- **Exercise details**:
Before copying, set the images aside; then transcribe every entry below exactly.

- **Material provided**:
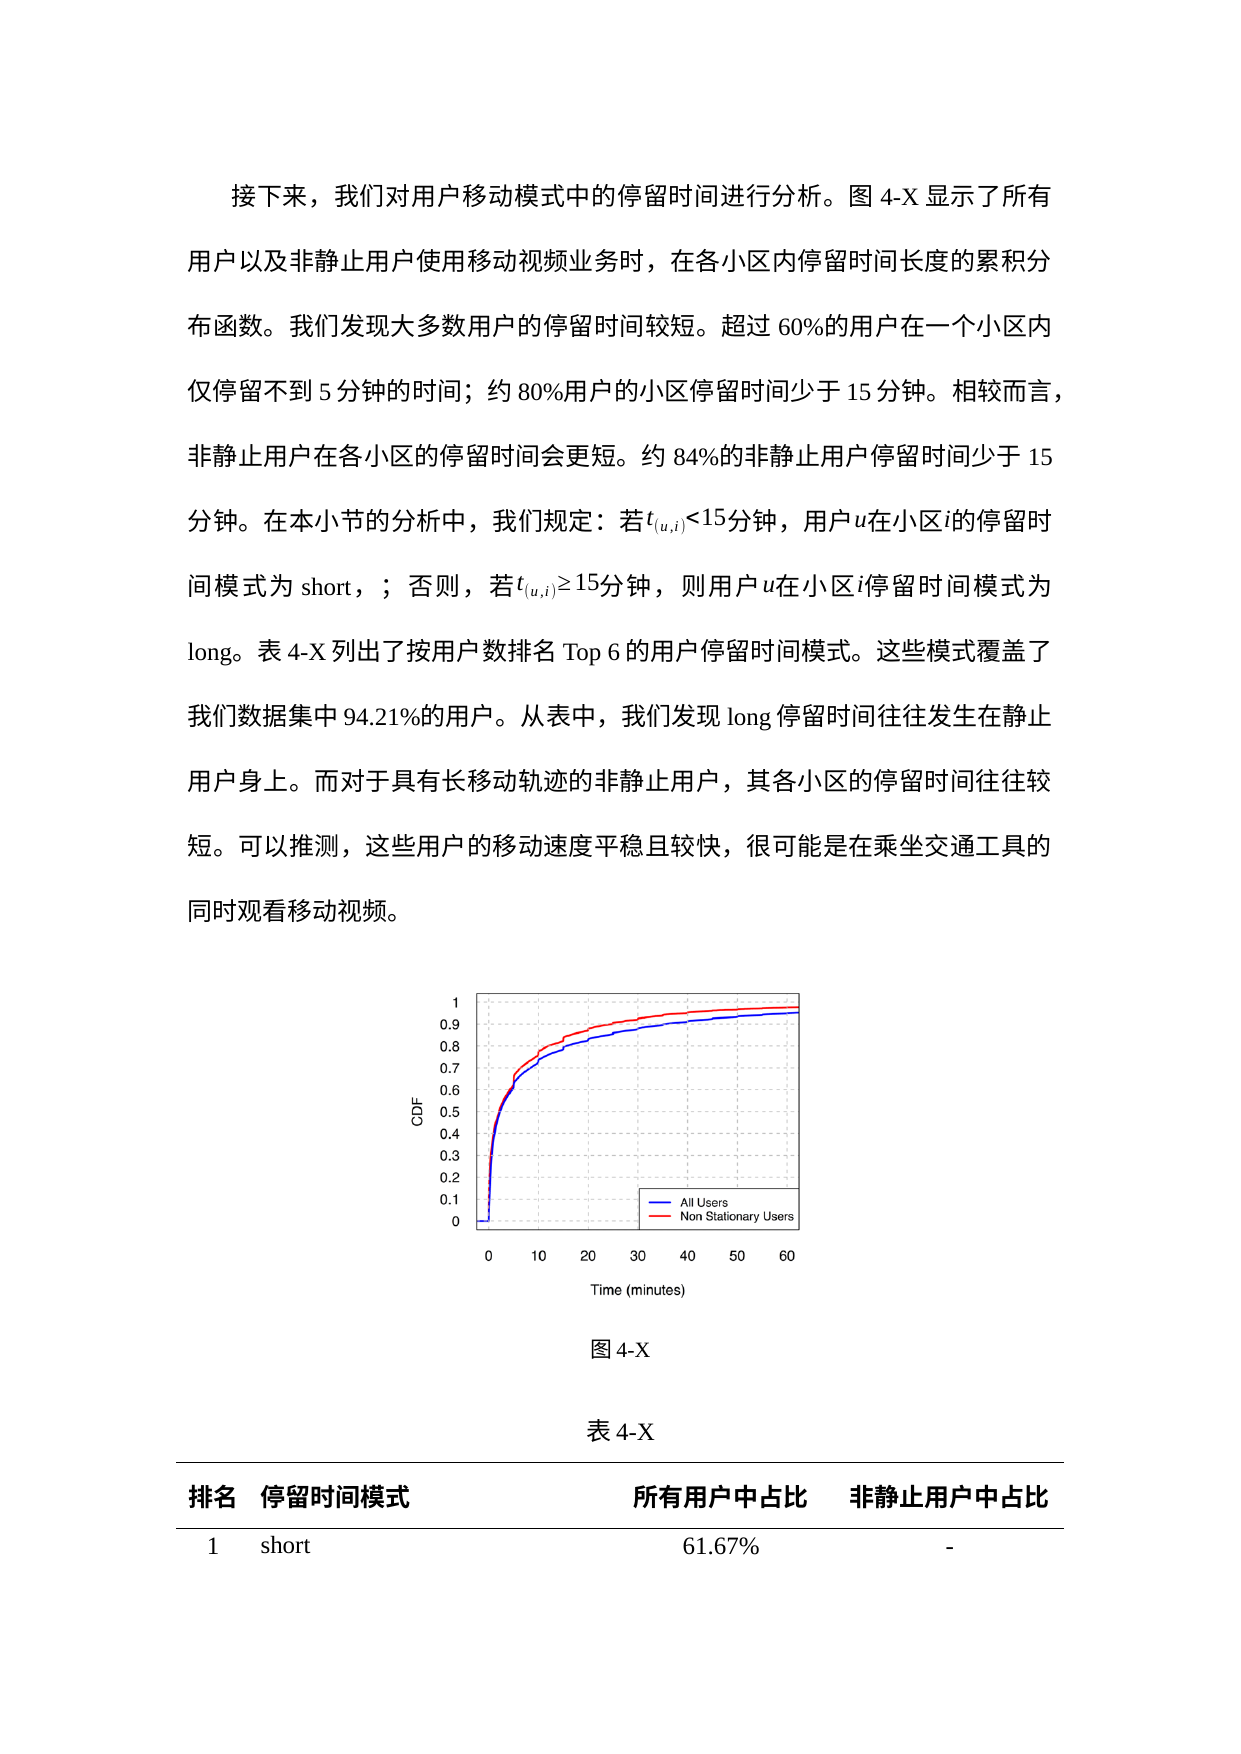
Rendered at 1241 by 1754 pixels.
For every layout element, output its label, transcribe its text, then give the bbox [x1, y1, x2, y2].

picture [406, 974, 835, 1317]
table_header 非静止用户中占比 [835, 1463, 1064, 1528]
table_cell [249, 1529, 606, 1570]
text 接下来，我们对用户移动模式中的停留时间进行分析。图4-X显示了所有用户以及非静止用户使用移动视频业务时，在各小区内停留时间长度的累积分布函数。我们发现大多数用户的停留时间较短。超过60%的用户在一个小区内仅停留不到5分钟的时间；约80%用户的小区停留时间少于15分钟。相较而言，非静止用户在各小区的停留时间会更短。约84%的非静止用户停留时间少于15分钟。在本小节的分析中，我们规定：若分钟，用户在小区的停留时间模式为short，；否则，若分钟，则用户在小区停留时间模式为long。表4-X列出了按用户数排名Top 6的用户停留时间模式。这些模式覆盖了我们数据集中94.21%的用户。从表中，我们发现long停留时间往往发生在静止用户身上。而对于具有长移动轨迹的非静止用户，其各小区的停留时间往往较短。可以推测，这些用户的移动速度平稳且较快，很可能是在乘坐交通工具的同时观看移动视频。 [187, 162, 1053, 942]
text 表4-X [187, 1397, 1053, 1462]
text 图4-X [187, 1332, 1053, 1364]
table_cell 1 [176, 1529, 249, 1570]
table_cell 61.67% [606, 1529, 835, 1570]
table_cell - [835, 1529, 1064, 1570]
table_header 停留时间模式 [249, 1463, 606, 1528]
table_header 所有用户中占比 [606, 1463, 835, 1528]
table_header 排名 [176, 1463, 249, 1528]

- **Finished task**:
Rendered at 1241 by 1754 pixels.
For every layout element, output its label, transcribe its text, then give the bbox [x1, y1, x2, y2].

picture [406, 974, 835, 1317]
table_header 非静止用户中占比 [835, 1463, 1064, 1528]
table_cell [249, 1529, 606, 1570]
text 接下来，我们对用户移动模式中的停留时间进行分析。图4-X显示了所有用户以及非静止用户使用移动视频业务时，在各小区内停留时间长度的累积分布函数。我们发现大多数用户的停留时间较短。超过60%的用户在一个小区内仅停留不到5分钟的时间；约80%用户的小区停留时间少于15分钟。相较而言，非静止用户在各小区的停留时间会更短。约84%的非静止用户停留时间少于15分钟。在本小节的分析中，我们规定：若分钟，用户在小区的停留时间模式为short，；否则，若分钟，则用户在小区停留时间模式为long。表4-X列出了按用户数排名Top 6的用户停留时间模式。这些模式覆盖了我们数据集中94.21%的用户。从表中，我们发现long停留时间往往发生在静止用户身上。而对于具有长移动轨迹的非静止用户，其各小区的停留时间往往较短。可以推测，这些用户的移动速度平稳且较快，很可能是在乘坐交通工具的同时观看移动视频。 [187, 162, 1053, 942]
text 表4-X [187, 1397, 1053, 1462]
text 图4-X [187, 1332, 1053, 1364]
table_cell 1 [176, 1529, 249, 1570]
table_cell 61.67% [606, 1529, 835, 1570]
table_cell - [835, 1529, 1064, 1570]
table_header 停留时间模式 [249, 1463, 606, 1528]
table_header 所有用户中占比 [606, 1463, 835, 1528]
table_header 排名 [176, 1463, 249, 1528]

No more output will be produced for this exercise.